Two circuit boards were bolted to the top shell, one with buttons and lights and one with all the jacks. They could unplug from the orange bundles, but themselves were made inseparable by a stiff wire bridge into a pair of flat green nunchucks.

My diagnostic tools had dwindled to a cheap Radio Shack meter (having sold my oscilloscope to a grad student who drove from NYC with his girlfriend to fetch it.) So with the tool I had, I measured what I could -- DC voltage and resistance. After a few fruitless checks I knew: Without a diagram, I had no plan.

Oh, all right. I had to draw a schematic.

The process is not unlike dissecting a fish to make an anatomical drawing, only less messy and you end up with symbols instead of literal pictures. I removed the circuit boards and sat at the dining room table with a big sheet of paper. I turned the boards over and over, tracing the path of each lead from each component along its track underneath until it connected to another component.

The parts were all comfortingly familiar, and I found that I could still read them; I remembered how to find part numbers and values and knew exactly what each one does.
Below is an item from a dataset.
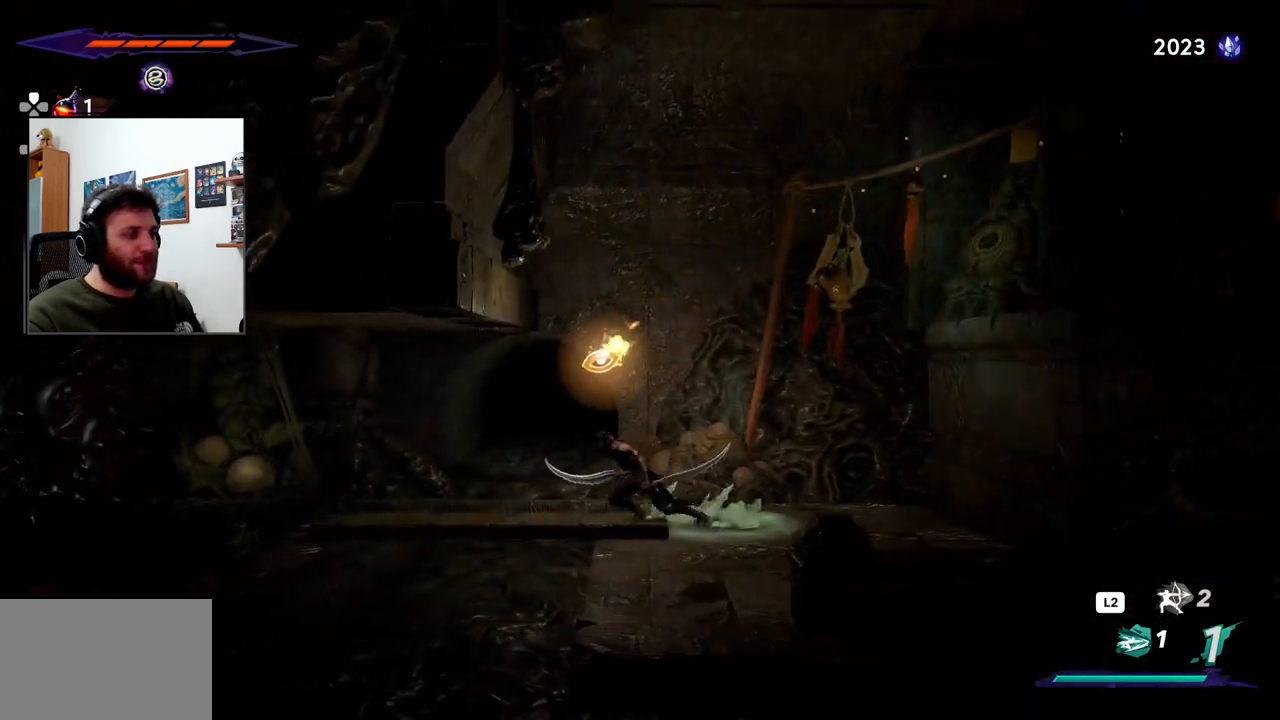
{"buttons": [], "left_stick": "up-left", "right_stick": "center", "events": []}
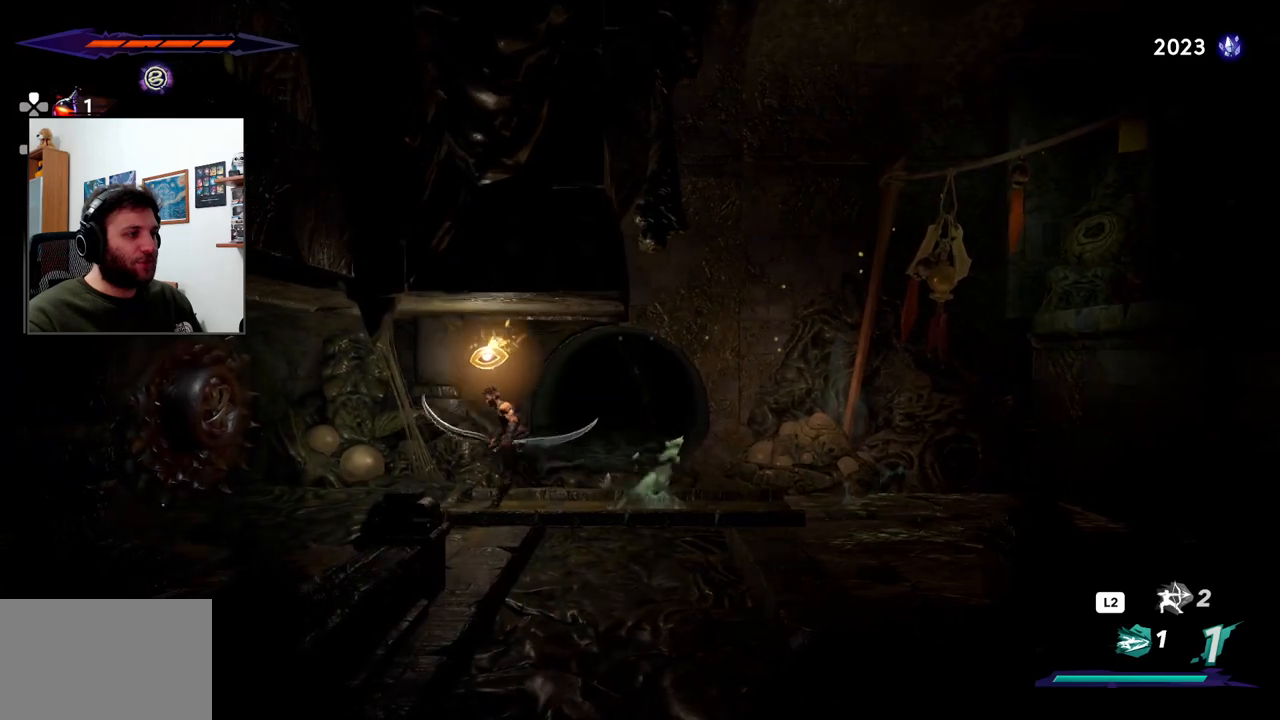
{"buttons": [], "left_stick": "right", "right_stick": "center", "events": [[200, "SQUARE", "down"], [300, "SQUARE", "up"], [467, "left_stick", "right"]]}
I patiently read the physical reality of the dozens of components and translated them to arcane schematic symbols. (Every business -- horses, newspapers, sailing -- has its private language and signs like this; they’re efficient shorthand for insiders, effectively mystify outsiders, and provide a very satisfying accomplishment when an apprentice, who was an outsider, finally becomes an insider.)

Once on paper I could see what the circuit was supposed to do, as though the designer, half a world and ten years away, were next to me to explaining what he did and why. It was obvious what parts were used as power supplies, as amplifiers, as muting circuits. It was all well marked and well done.

Now it was obvious what to check. The amplifiers, which should float halfway between their supply voltages, were stuck high, while their shared halfway-voltage reference was stuck low. Even after disconnecting the reference it was still stuck. As the reference only had three components, one of them had to be bad! I tested them in happy anticipation. One of them was dead! But instead of being an electrolytic capacitor (which, like that kid in school, is always your best first suspect) it turned out to be an open-circuited 10k resistor, worth about two cents and abundant in my junk bin. I found one and put it in. And the piano played.

Oh, all right. I guess I’m stuck being a tinker after all.